Robot Rock is based on a song called "The Same" by Daft Punk. And yeah, I think robots are cool, but they're even cooler when you choose to go with a different style! Let's just say, with this piece, I tried to make a different kind of robot...

In this tutorial I will show you how I modelled some of the parts, how I lit the character, and the final colour correction work that I did in Photoshop. I'm sorry to say this actually, but I didn't start with a concept drawing for this piece. Instead, I started with a picture of my girlfriend's cat, called "Edgy" - a Persian cat with sad eyes. This wasn't my only reference though; I took care to find anything related to robots, referencing lots of concept art and 3d models. Surely I knew I wouldn't model a cat, but I found it cool to start out using the cat's eyes as reference. I should mention here actually that the general basic idea for this piece was a dead 'Astro' boy.

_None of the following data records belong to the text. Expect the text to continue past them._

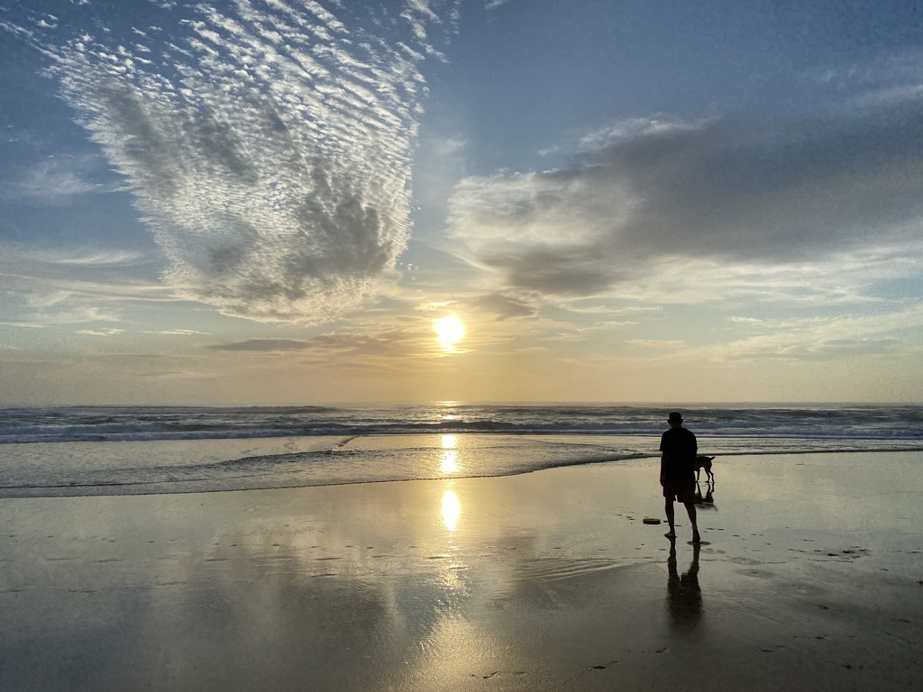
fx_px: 693
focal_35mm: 26
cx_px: 462
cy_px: 346
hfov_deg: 67.3
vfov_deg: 53.1
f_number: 1.8
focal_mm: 4.25
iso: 32
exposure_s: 1/7194
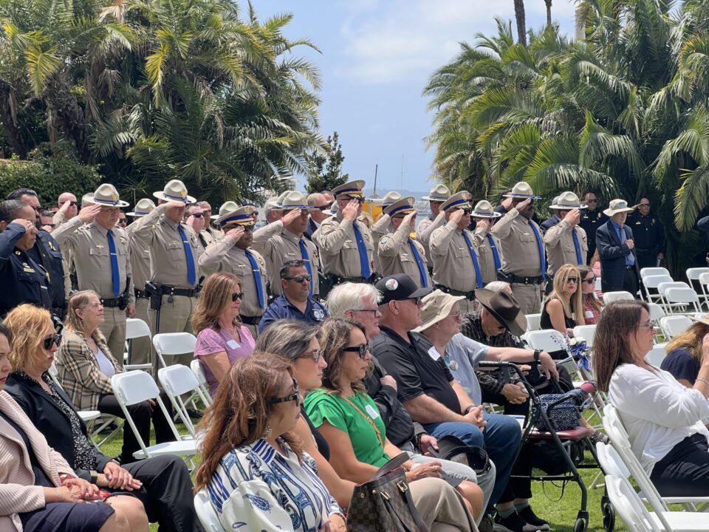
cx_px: 354
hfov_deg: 25.3
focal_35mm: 77
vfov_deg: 19.1
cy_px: 266
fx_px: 1577
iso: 32
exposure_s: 1/385
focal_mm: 9
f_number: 2.8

Eyes are always the most important thing on a model, and I should say that I put more effort there. For this model I took a lot of time getting the right proportion with the eyeball; I really wanted to feel the eyelid surrounding the eyeball (Fig01). When that was done, I only had to model a face that was going to fit with this kind of eye. The only thing I took care of after that was to achieve a clean mesh, simply because I wanted something clean.

419_tid_Fig1.jpg
Fig. 01

I always follow basic anatomy in my work. There are few rules I try to follow during modelling: I try to not have stretch polygons; I aim to make my character look cool from every angle - even if I know I will pose him from a front view; and my character must look cool with no meshsmooth. Here I've put together a little progression, with a mini basic nose tutorial (Fig02 and Fig03).

419_tid_Fig2.jpg
Fig. 02

419_tid_Fig3.jpg
Fig. 03

I always start the nose modelling this way. You will notice that the last two ones don't have the same mesh. That's because I like to have the basic shape first, and redo the mesh later.

The muscle was the easiest thing to do. I wanted to make different kinds of joints between the arm and torso; I didn't want to make something too clichéd, so I modelled something that looked organic, yet at the same time robotic. So I used anatomy references and built a quick shoulder and arm. The technique, as you will see from Fig04, is quite simple. I just added a cylinder, copied it into a circle and added a twist modifier. With that done, I added a taper modifier to give the muscle a rounded shape, and with the help of the ffd box, I place it how I wanted it and it looked just like muscle!

419_tid_Fig4.jpg
Fig. 04


The three tubes at the back were really quick and easy to model, too. I started adding a cylinder with 18 sides, and gave each section a 20 degree angle. I just kept one section and began working on it. When one section was done, I just copied it 18 times, with a 20 degree angle, and welded them together. That created one row. I copied that with a 10 degree rotation and weld the new part on the other. When I'd got one section with two different rows, I could then duplicate it and make the tube "thing". At the end, I just added a taper to give the rounded shape (Fig05).